** RECORDS FOR THE TASK follows **
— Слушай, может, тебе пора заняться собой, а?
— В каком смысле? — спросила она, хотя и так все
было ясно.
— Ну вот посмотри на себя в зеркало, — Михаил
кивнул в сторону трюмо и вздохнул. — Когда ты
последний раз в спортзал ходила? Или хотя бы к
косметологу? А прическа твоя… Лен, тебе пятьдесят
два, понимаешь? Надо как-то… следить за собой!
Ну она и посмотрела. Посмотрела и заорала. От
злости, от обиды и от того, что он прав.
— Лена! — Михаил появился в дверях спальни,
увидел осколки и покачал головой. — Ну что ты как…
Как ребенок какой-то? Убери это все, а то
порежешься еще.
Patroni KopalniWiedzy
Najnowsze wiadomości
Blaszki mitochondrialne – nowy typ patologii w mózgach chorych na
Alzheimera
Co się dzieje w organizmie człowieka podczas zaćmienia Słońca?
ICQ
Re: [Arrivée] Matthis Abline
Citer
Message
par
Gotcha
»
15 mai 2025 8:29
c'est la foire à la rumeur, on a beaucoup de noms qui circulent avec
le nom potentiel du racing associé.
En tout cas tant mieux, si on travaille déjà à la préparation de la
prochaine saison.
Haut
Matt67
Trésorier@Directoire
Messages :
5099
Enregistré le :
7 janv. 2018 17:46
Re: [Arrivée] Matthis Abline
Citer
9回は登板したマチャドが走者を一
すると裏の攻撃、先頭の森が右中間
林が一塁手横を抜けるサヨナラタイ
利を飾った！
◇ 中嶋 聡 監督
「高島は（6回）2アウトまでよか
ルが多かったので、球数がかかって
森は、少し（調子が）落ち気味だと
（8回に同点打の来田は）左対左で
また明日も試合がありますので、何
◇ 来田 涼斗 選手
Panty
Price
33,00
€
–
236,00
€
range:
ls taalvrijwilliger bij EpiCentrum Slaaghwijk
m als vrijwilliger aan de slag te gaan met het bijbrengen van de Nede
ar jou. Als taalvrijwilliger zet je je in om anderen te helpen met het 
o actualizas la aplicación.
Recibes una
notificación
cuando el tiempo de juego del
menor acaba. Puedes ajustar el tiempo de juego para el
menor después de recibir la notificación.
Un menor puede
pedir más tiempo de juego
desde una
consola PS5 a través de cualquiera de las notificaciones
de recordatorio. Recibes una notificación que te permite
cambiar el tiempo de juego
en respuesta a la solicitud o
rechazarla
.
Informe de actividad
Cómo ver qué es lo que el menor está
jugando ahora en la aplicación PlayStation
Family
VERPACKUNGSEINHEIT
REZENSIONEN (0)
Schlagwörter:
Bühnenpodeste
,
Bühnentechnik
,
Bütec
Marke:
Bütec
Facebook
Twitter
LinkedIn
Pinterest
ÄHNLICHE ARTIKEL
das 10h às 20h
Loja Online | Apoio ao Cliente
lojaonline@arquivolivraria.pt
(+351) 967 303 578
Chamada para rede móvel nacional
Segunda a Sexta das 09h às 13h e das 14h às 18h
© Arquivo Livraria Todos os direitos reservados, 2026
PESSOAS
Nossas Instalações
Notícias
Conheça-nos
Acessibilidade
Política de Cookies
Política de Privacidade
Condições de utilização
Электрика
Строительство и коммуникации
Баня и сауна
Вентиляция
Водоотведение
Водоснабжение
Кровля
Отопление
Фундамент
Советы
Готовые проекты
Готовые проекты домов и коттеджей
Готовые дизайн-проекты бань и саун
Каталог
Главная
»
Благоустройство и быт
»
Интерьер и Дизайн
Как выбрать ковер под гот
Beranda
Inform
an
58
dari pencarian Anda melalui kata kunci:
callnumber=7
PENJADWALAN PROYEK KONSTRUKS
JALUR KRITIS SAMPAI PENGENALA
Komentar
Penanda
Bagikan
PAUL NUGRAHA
** End of RECORDS FOR THE TASK **
→ **WHAT IS REQUIRED**
Copy the lines of the entries above verbatim, starting from the very first line and ending with the line that contains "Лена! — Михаил", inclusive.

→ **TASK OUTPUT**
— Слушай, может, тебе пора заняться собой, а?
— В каком смысле? — спросила она, хотя и так все
было ясно.
— Ну вот посмотри на себя в зеркало, — Михаил
кивнул в сторону трюмо и вздохнул. — Когда ты
последний раз в спортзал ходила? Или хотя бы к
косметологу? А прическа твоя… Лен, тебе пятьдесят
два, понимаешь? Надо как-то… следить за собой!
Ну она и посмотрела. Посмотрела и заорала. От
злости, от обиды и от того, что он прав.
— Лена! — Михаил появился в дверях спальни,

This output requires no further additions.